По комнатам прокатился гул, но никто ничего не ответил ему. Он пошёл вперёд по коридору и в дверь одной комнаты увидал кровать.

— Это спальня старухи. Здесь деньги. Возьму деньги. Всё равно! — вслух сказал он.

Под кроватью стояла старинная низенькая укладка. Павел Николаевич, как вошёл в комнату, тотчас же увидал угол укладки, высовывавшейся из-под простыни. Он наклонился, выдвинул её, — она была заперта, но ключ был тут же. Павел Николаевич отпер её, причём замок звучно зазвенел.

Укладка была до верха полна денег, и Павел Николаевич стал их аккуратно перекладывать в свой ридикюль. Потом он насовал их себе в карманы. Они были такие тяжёлые, эти пачки кредитных бумажек. Он долго рылся в них, и их много осталось в укладке, но он без малейшего сожаления закрыл её крышку.

Потом он вышел из комнаты, спустился с лестницы, равнодушно пройдя мимо двух трупов, и вышел на улицу.

Улица была пуста, шёл снег, и дул сильный ветер. Но Павел Николаевич не чувствовал холода, медленно шёл и всё думал — почему это он так много пережил и ничего не чувствовал?

* * *

…Восемь лет прошло со дня поступка Павла Николаевича.
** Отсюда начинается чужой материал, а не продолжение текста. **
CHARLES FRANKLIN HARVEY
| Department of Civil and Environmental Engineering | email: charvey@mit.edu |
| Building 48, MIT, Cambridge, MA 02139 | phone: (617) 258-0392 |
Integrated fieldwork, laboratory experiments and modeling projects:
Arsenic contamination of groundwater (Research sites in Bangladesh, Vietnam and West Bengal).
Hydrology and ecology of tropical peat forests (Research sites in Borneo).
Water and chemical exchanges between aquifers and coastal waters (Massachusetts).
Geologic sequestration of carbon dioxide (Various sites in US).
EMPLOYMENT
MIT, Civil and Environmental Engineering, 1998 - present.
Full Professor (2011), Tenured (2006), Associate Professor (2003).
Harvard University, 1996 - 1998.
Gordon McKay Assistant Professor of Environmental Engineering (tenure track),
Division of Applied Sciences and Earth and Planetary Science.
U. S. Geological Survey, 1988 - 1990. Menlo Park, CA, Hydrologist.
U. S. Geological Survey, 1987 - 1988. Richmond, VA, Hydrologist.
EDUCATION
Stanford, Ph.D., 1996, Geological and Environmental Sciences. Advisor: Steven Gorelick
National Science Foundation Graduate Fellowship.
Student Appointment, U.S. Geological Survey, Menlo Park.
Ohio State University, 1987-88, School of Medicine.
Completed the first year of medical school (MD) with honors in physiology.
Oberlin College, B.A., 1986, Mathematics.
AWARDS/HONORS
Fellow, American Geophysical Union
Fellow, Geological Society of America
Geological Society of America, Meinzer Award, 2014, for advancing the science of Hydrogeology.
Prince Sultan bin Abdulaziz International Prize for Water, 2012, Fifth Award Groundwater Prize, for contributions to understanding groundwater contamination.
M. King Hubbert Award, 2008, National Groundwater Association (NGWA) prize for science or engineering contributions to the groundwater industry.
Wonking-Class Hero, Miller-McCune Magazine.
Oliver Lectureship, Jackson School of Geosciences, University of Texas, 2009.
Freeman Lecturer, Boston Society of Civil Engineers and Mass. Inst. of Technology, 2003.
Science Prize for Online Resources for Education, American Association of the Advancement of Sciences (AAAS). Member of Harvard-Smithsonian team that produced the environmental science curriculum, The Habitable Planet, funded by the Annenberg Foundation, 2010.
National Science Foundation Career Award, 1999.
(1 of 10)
Его старшему сыну Коле уже минуло девятнадцать лет, одна дочь была невестой, другая обещала через год стать ею, жена Павла Николаевича превратилась из нервной женщины, вечно обременённой заботами о хозяйстве и детях, в солидную даму-филантропку, а сам Павел Николаевич пользовался общим почётом в городе и был первым кандидатом в городские головы.